Quidquid ultra fingitur, id ejusdem generis esse cum aliis hypothesibus & abstractionibus mathematicis existimandum; quod penitus animo infigere oporter. Hoc ni fiat, facile in obscuram scholasticorum subtilitatem, quae per tot saecula, tanquam dira quaedam pestis, philosophiam corrupit, relabi possumus.

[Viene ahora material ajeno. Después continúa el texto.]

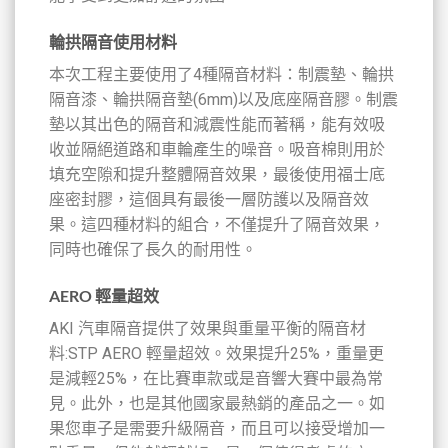
輪拱隔音使用材料
本次工程主要使用了4種隔音材料：制震墊、輪拱
隔音漆、輪拱隔音墊(6mm)以及底座隔音膠。制震
墊以其出色的隔音和減震性能而著稱，能有效吸
收並隔絕道路和車輪產生的噪音。吸音棉則用於
填充空隙和提升整體隔音效果，最後使用福士底
座密封膠，這個具有最後一層防護以及隔音效
果。這四種材料的組合，不僅提升了隔音效果，
同時也確保了長久的耐用性。
AERO
輕量超效
AKI 汽車隔音提供了效果與重量平衡的隔音材
料:STP AERO 輕量超效。效果提升25%，重量更
是減輕25%，在比賽車款或是音響大賽中最為常
見。此外，也是其他國家最熱銷的產品之一。如
果您車子是需要升級隔音，而且可以接受增加一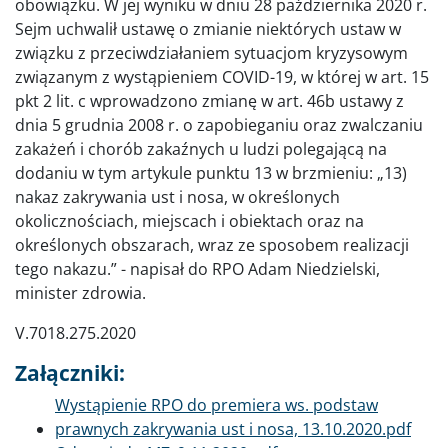
obowiązku. W jej wyniku w dniu 28 października 2020 r.
Sejm uchwalił ustawę o zmianie niektórych ustaw w
związku z przeciwdziałaniem sytuacjom kryzysowym
związanym z wystąpieniem COVID-19, w której w art. 15
pkt 2 lit. c wprowadzono zmianę w art. 46b ustawy z
dnia 5 grudnia 2008 r. o zapobieganiu oraz zwalczaniu
zakażeń i chorób zakaźnych u ludzi polegającą na
dodaniu w tym artykule punktu 13 w brzmieniu: „13)
nakaz zakrywania ust i nosa, w określonych
okolicznościach, miejscach i obiektach oraz na
określonych obszarach, wraz ze sposobem realizacji
tego nakazu.” - napisał do RPO Adam Niedzielski,
minister zdrowia.
V.7018.275.2020
Załączniki:
Dokument
Wystąpienie RPO do premiera ws. podstaw
prawnych zakrywania ust i nosa, 13.10.2020.pdf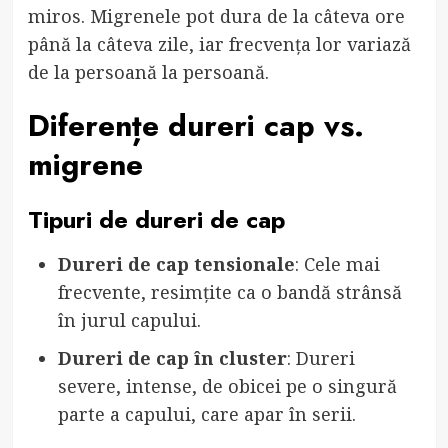
miros. Migrenele pot dura de la câteva ore
până la câteva zile, iar frecvența lor variază
de la persoană la persoană.
Diferențe dureri cap vs.
migrene
Tipuri de dureri de cap
Dureri de cap tensionale
: Cele mai
frecvente, resimțite ca o bandă strânsă
în jurul capului.
Dureri de cap în cluster
: Dureri
severe, intense, de obicei pe o singură
parte a capului, care apar în serii.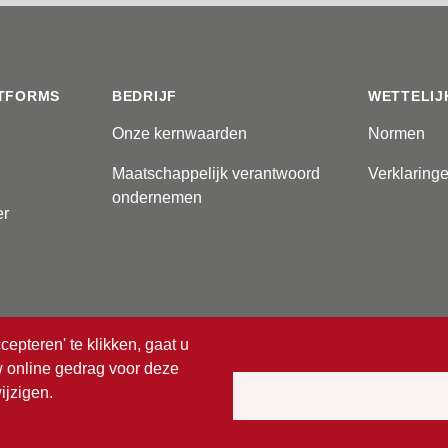
TFORMS
BEDRIJF
WETTELIJ
Onze kernwaarden
Normen
Maatschappelijk verantwoord
Verklaring
ondernemen
er
cepteren' te klikken, gaat u
uw online gedrag voor deze
voorbehouden.
ijzigen.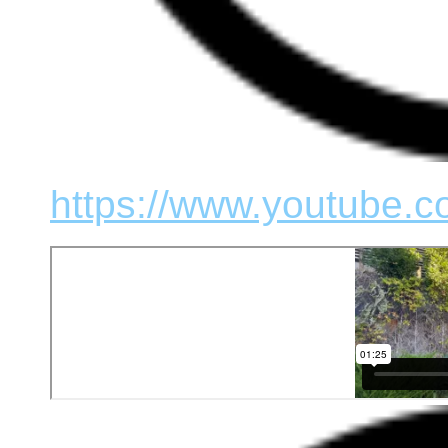
https://www.youtube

Mi latín es mínimo, pero eso no me impide mirar el texto, de la misma manera en que miro el libro y el lugar donde estoy. Puedo intuir el significado de la expresión “obscuram scholasticorum subtilitatem”, que debe referirse a las alambicadas sutilezas de la escolástica, y puedo imaginar casi automáticamente una escena remota: un grupo de monjes tejiendo en un frío claustro los sofismas que siglos después serán empleados para justificar una dictadura como la que tuvimos. Mirar así un texto es un fin en sí mismo, similar a dar un paseo o escuchar la lluvia sobre el techo. Las bibliotecas son también un fin en sí mismo, en las que se reúne el aprecio por los libros y la buena costumbre de contemplar el vacío en paz; desde luego lo es la biblioteca del monasterio Strahov de Praga –en la que se conservan alrededor de 200.000 libros y es algo así como un paraíso en la tierra según me han contado, pues de ella sólo he visto fotos–, pero también lo es la del profesor Óscar Velásquez –donde hemos pasado meses trabajando en su edición crítica del Alcibíades de Platón– o la mía propia, sin duda modesta, pero que alcanza a producir eso que podría llamarse la “sensación de las bibliotecas”, especialmente de noche, cuando las persianas se han cerrado y todos se han dormido.